Billetterie

Les instruments

Didgeridoo, Guimbarde & Chant diphonique

De nombreux autres instruments, issus des peuples premiers, sont présentés pendant le festival.              

Le didgeridoo 

Aussi yidaki, yirdaki, gurrmurr, gindjunggang, magu, mago, molo ou encore kambi est un instrument de musique dont les traces se perdent dans la préhistoire : aussi loin que remonte leur mémoire, les Aborigènes d’Australie ont soufflé dans une branche d’arbre creuse en eucalyptus pour communiquer, accompagner des chants lors de fêtes ou de rituels.

 

didgeridoo aborigène

Lewis Burn en 2005 ©Jacky Le Bourdais

Le son que produit le didgeridoo provient de diverses sources : la vibration des lèvres fournit la note fondamentale, comme dans un cor. Le joueur chante ou crie sur cette note fondamentale, c’est ce qui fait la force émotionnelle de l’instrument. Les déplacements de la langue et des joues amplifient les harmoniques présentes dans la fondamentale et donnent à l’instrument son étrangeté hypnotique. Les variations du souffle apportent le rythme.

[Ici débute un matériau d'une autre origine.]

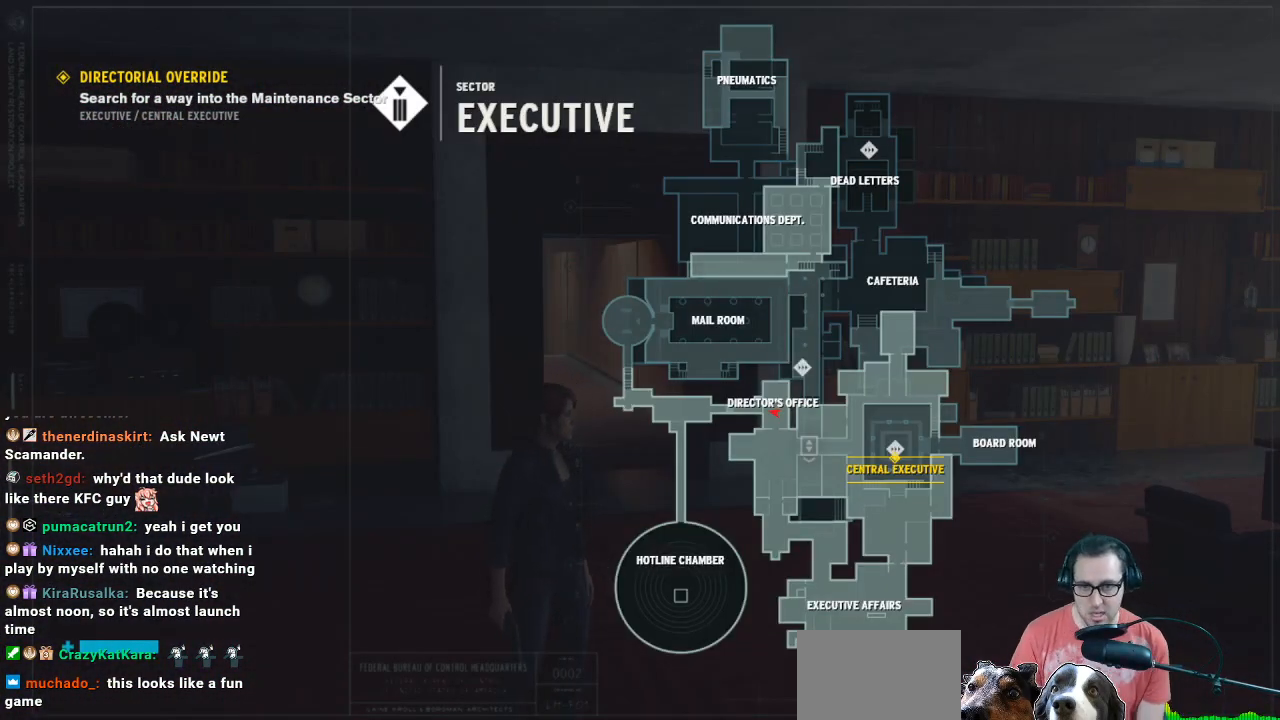
{"buttons": [], "left_stick": "down-right", "right_stick": "center", "events": [[167, "left_stick", "up"], [300, "left_stick", "center"], [500, "left_stick", "down-right"]]}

Les sons étrangement contemporains qui émanent de cet instrument s’accommodent de styles de musique divers : new-age, rock, pop, celtique… Associé à des voix, des percussions ou d’autres instruments du monde entier, sa pratique en amateur, comme son utilisation par des musiciens professionnels connaissent un essor important dans le monde occidental. Jamiroquai et Midnight Oil l’ont associé à leurs concerts. Philip Peris, Mark Atkins, Umkulu sont parmi les joueurs les plus connus en Europe.

guimbarde

Amaury Le Barde en 2015 ©Mathieu Vouzelaud

La guimbarde

est l’instrument avec le didgeridoo dont on repère des traces très loin dans notre préhistoire. Le son est produit par une petite lamelle mise en vibration par la main et amplifié par la bouche. Comme le didgeridoo, la guimbarde a une tonalité de base, un bourdon, sur la base de laquelle les harmoniques naturelles sont amplifiées pour créer des mélodies.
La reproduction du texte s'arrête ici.